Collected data
'''

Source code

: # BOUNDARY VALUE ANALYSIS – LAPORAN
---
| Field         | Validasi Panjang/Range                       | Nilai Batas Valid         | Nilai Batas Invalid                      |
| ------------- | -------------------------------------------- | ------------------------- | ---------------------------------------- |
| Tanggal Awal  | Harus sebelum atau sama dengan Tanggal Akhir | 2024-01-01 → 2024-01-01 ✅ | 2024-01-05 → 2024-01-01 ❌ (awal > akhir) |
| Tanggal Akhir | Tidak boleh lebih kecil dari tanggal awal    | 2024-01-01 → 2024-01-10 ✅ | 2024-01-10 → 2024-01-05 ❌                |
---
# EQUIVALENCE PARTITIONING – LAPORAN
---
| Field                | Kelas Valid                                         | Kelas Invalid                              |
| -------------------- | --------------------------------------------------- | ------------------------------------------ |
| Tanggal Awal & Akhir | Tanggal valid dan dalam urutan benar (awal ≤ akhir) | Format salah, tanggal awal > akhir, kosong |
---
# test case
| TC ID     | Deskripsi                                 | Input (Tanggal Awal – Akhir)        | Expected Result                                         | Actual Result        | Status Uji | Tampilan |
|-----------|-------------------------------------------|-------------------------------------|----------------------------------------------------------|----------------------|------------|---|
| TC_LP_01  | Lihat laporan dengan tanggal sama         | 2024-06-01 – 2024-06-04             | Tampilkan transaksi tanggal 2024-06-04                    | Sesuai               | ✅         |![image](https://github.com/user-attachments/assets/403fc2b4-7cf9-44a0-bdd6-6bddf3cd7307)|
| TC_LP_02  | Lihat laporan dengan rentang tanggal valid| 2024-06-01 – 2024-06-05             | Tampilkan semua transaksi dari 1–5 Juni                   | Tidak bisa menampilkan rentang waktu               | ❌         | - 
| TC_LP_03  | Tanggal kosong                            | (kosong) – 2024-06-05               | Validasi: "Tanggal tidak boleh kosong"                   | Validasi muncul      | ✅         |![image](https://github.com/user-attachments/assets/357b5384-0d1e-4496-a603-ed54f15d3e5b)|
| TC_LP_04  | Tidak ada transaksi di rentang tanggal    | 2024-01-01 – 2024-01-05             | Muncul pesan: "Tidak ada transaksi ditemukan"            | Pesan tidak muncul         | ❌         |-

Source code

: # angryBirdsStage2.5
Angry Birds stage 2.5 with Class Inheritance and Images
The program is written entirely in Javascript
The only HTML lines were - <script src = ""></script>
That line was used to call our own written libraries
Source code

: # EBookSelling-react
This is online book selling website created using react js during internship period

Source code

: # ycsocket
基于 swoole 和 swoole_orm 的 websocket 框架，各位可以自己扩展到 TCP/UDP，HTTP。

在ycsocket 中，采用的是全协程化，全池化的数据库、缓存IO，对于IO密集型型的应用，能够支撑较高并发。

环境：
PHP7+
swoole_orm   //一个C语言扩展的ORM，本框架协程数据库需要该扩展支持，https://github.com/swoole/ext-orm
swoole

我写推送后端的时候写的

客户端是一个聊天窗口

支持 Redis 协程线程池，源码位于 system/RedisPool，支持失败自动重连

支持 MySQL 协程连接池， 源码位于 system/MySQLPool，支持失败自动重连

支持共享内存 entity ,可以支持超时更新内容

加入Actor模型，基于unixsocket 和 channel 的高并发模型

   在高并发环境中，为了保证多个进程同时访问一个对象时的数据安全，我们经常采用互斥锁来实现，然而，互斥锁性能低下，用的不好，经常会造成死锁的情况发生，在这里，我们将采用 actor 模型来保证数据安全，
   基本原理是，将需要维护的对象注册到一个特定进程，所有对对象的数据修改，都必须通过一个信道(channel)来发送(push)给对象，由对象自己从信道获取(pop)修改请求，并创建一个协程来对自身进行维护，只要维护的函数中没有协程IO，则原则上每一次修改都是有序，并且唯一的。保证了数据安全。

'''
'''

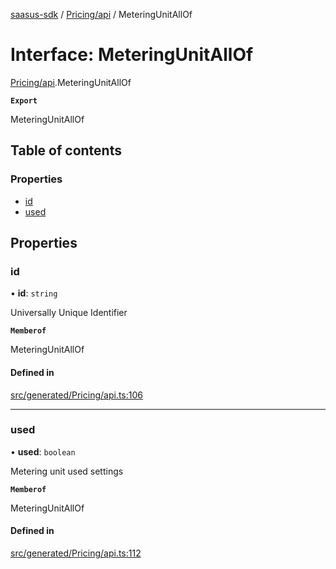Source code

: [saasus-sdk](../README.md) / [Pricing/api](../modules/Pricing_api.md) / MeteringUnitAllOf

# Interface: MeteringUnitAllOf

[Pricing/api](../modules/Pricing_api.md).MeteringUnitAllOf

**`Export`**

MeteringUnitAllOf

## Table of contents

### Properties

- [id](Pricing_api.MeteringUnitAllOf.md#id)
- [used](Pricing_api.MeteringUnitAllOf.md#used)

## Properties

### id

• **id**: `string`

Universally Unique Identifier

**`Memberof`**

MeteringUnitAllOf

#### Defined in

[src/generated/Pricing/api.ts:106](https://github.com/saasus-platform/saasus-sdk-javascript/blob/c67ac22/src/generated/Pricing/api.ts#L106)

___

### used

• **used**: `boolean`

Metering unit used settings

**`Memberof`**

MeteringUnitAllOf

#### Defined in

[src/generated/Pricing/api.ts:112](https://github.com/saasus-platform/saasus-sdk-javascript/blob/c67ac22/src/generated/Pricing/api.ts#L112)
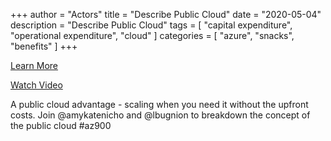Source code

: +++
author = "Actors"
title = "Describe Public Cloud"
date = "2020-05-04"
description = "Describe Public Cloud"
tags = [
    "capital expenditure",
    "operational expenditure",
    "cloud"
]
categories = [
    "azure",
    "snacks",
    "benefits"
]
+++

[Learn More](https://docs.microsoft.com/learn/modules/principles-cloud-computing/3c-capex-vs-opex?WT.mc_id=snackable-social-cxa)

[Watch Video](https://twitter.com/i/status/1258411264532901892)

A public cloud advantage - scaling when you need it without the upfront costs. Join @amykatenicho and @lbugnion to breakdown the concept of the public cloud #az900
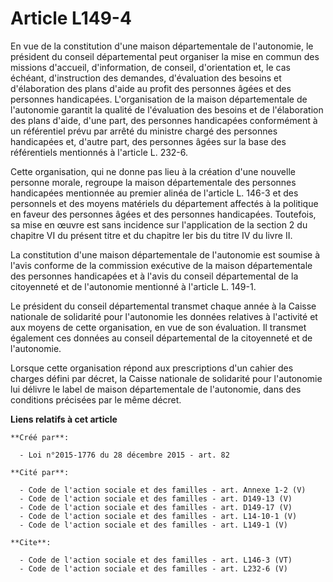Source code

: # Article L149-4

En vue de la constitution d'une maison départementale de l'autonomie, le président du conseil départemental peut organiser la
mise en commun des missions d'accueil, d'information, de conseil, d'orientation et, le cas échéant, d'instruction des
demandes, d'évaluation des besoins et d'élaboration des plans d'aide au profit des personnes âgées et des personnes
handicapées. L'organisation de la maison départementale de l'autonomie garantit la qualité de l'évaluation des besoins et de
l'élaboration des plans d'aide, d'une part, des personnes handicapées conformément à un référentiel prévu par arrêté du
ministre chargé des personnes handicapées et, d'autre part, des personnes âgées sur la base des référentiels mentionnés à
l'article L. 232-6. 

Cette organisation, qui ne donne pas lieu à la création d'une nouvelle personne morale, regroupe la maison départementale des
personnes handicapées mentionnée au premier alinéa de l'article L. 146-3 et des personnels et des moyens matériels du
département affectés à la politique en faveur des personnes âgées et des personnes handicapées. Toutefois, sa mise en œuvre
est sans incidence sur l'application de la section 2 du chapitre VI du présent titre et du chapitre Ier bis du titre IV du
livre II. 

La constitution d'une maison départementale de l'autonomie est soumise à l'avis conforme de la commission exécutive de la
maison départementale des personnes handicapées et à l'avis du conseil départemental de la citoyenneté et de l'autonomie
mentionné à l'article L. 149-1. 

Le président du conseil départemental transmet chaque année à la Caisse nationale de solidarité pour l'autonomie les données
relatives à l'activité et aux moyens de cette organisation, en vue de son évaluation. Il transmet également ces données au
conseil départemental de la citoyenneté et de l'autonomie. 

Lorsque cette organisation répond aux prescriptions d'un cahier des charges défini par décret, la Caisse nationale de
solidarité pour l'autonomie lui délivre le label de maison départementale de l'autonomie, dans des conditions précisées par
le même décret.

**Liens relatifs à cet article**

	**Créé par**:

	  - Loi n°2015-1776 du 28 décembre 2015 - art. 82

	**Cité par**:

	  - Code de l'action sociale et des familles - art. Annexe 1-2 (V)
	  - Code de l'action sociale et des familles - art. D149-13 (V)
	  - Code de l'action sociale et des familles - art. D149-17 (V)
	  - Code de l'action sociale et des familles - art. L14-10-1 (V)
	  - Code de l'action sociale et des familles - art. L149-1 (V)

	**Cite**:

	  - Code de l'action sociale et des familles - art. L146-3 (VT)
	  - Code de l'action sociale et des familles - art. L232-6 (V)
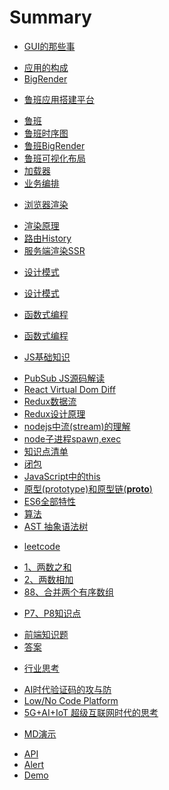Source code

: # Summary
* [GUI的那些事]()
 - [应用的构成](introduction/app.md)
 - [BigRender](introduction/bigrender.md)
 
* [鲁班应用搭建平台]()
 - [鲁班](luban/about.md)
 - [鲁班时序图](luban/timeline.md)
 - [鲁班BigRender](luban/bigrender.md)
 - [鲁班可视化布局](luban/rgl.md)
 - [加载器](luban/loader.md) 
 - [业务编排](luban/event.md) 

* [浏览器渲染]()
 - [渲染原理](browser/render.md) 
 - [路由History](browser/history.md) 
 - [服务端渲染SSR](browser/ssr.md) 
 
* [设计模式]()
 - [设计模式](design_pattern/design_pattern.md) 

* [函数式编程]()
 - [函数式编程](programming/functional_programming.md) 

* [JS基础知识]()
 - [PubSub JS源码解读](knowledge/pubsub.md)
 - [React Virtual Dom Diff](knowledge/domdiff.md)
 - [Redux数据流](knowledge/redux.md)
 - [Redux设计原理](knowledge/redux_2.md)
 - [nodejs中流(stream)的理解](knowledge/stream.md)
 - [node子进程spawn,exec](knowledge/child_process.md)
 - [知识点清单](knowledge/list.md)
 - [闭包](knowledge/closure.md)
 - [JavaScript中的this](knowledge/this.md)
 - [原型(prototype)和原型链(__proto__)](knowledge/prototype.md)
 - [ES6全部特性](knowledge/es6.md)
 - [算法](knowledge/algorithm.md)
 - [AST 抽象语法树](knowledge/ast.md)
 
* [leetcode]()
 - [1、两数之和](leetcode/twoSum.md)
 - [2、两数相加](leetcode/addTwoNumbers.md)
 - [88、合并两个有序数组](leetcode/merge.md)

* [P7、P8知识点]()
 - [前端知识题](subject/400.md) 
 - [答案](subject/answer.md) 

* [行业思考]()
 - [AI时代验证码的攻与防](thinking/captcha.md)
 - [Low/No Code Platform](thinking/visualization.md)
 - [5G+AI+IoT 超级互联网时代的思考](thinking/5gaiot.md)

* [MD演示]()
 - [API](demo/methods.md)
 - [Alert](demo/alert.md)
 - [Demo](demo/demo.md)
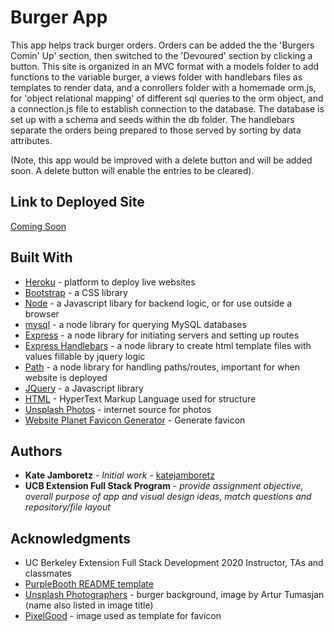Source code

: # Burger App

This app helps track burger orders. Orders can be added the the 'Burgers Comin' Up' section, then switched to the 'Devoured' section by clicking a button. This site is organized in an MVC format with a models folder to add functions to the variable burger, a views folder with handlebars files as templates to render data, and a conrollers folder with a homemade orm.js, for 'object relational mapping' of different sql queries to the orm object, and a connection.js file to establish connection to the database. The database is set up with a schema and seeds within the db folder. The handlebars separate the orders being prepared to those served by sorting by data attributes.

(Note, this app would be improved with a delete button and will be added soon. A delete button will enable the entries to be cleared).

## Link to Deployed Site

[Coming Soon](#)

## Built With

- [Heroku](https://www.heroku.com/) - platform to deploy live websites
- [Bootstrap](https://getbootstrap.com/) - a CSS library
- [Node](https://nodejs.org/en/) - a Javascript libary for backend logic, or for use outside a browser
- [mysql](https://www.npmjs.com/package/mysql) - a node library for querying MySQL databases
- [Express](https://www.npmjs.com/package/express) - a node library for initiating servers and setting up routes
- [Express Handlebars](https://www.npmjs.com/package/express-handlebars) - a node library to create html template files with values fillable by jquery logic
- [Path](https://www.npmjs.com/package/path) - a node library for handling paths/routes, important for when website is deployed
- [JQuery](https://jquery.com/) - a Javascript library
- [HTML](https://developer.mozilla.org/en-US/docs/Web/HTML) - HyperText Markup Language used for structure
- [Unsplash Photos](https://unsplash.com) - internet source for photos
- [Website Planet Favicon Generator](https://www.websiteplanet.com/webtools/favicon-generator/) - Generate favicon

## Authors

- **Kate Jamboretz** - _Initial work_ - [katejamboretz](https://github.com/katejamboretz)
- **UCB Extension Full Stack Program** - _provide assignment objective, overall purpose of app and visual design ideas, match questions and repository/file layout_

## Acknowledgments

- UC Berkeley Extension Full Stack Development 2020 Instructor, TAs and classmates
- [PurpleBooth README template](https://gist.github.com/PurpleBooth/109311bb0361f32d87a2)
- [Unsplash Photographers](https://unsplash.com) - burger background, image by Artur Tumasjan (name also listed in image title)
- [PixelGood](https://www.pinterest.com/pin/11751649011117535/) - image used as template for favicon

'''
'''

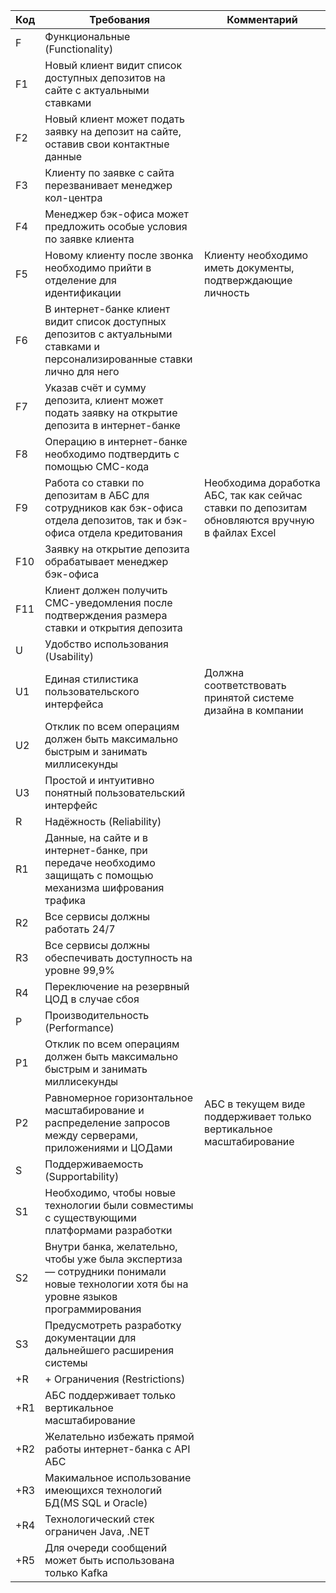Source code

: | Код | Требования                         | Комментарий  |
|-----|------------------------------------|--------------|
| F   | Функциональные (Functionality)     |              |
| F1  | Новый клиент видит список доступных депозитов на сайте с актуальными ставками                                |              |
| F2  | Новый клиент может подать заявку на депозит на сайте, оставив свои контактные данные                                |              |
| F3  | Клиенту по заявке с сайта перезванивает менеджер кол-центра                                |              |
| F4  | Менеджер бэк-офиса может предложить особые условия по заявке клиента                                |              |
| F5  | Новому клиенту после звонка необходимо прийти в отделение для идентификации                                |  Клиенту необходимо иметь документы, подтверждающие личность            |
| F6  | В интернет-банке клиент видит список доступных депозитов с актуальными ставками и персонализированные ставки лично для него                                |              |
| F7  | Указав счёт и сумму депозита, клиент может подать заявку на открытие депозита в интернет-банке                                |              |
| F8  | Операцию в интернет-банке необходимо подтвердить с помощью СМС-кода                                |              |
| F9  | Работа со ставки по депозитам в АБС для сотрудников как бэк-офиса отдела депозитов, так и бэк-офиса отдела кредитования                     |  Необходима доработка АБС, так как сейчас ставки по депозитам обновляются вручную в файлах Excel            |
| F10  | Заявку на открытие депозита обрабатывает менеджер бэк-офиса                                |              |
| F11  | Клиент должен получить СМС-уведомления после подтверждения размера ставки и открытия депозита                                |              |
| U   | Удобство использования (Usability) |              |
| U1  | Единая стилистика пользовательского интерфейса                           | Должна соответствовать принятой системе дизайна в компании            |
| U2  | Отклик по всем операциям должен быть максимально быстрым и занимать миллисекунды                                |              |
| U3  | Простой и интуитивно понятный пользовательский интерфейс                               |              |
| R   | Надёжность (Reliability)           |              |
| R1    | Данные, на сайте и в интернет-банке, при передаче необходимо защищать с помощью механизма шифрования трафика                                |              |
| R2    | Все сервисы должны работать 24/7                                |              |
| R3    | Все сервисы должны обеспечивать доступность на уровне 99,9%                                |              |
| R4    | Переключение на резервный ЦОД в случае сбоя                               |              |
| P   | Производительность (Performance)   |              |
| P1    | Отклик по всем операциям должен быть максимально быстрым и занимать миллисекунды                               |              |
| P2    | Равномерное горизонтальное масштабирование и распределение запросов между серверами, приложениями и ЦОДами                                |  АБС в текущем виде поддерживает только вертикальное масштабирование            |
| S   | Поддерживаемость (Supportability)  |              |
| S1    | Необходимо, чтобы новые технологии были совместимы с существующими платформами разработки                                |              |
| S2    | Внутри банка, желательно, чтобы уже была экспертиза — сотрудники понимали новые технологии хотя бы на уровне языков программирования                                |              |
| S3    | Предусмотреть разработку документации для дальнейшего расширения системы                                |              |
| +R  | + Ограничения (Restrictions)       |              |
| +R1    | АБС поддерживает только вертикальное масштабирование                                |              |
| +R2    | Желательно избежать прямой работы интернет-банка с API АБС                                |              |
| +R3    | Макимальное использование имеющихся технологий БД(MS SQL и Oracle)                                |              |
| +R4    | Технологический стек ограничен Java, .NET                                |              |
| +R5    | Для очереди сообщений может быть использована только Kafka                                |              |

'''

### REQUIRED ACTION
Task for the records above: copy every line in which the word "jquery" occurs.

### SOLUTION TO THIS PROBLEM
- [Express Handlebars](https://www.npmjs.com/package/express-handlebars) - a node library to create html template files with values fillable by jquery logic
- [JQuery](https://jquery.com/) - a Javascript library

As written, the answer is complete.